Thursday, March 21, 2013

Why is teaching reading important to what I believe about teaching? How do I see these beliefs aligning with my teaching practices?



        I believe teaching reading is important because students are then able to use books for enjoyment and research on topics and ideas that interest them.  They ultimately become a life-long learner from the ability of reading and it is my job to help students acquire this skill when they show interest and readiness.  I have to admit I’ve had my hesitations and many questions about my role of teaching reading in kindergarten but the further I’ve read and gathered information on best practices I’ve become much more confident and committed to teaching reading.  I was very inspired by Newman’s philosophy on reading in which he shares that “children need to be reading on their own while they are still openly inquisitive and asking the kinds of questions that can be answered readily and intelligently in the books that are available to them.  The chances are then much greater that they will form the avid reading habit, making books and reading an important part of their lives (1966, p. 237).  I’ve always believed that children will learn to read and that they shouldn’t be pushed into reading early.  I want children to enjoy and experience play, creativity and cooperation while they are young because once they enter school academics become such a strong and leading force.  While I still believe in this, I am now better able to understand that I can create strong successful readers in an environment that is still conducive to all those ideas. 
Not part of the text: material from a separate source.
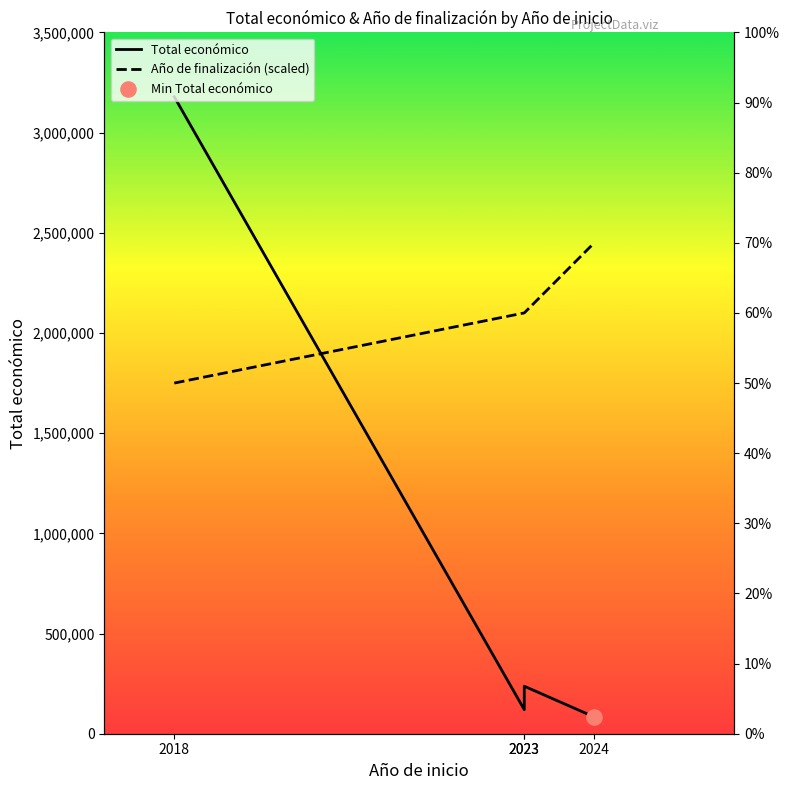

What is the total value across all series at 2023?

2220000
I believe strongly in keeping the curriculum developmentally appropriate and to do this in reading it means teaching literacy in a variety of ways.  First I focus heavily on creating a rich reading environment where print is noticeable and I have special inviting areas including my “book nook” and “writing spot.”  I engage students in meaningful and rich discussions through read alouds where I model comprehension strategies and reading skills.  Students learn to love reading as I myself model a love for reading.  We use print in whole group stories, through writing class messages and in a variety of books, journals and “write the room” activities.  I have a plethora of books and I allow students to choose which books they want for their independent reading and take home reading books.  Everyday students are reading and what I find to be the most effective is allowing students to read and share in front of the class.  We have “guest readers” and “guest writers” daily in my classroom.  It has shown to be one of the strongest motivators to engage students in daily reading and writing. I also conduct guided reading groups to teach specific skills and to work on individual goals while increasing students comprehension abilities.  These ideas combined with my passion for reading have all been very effective in creating a classroom of students who not only have the ability to read and write but the interest and personal motivation to be readers and writers.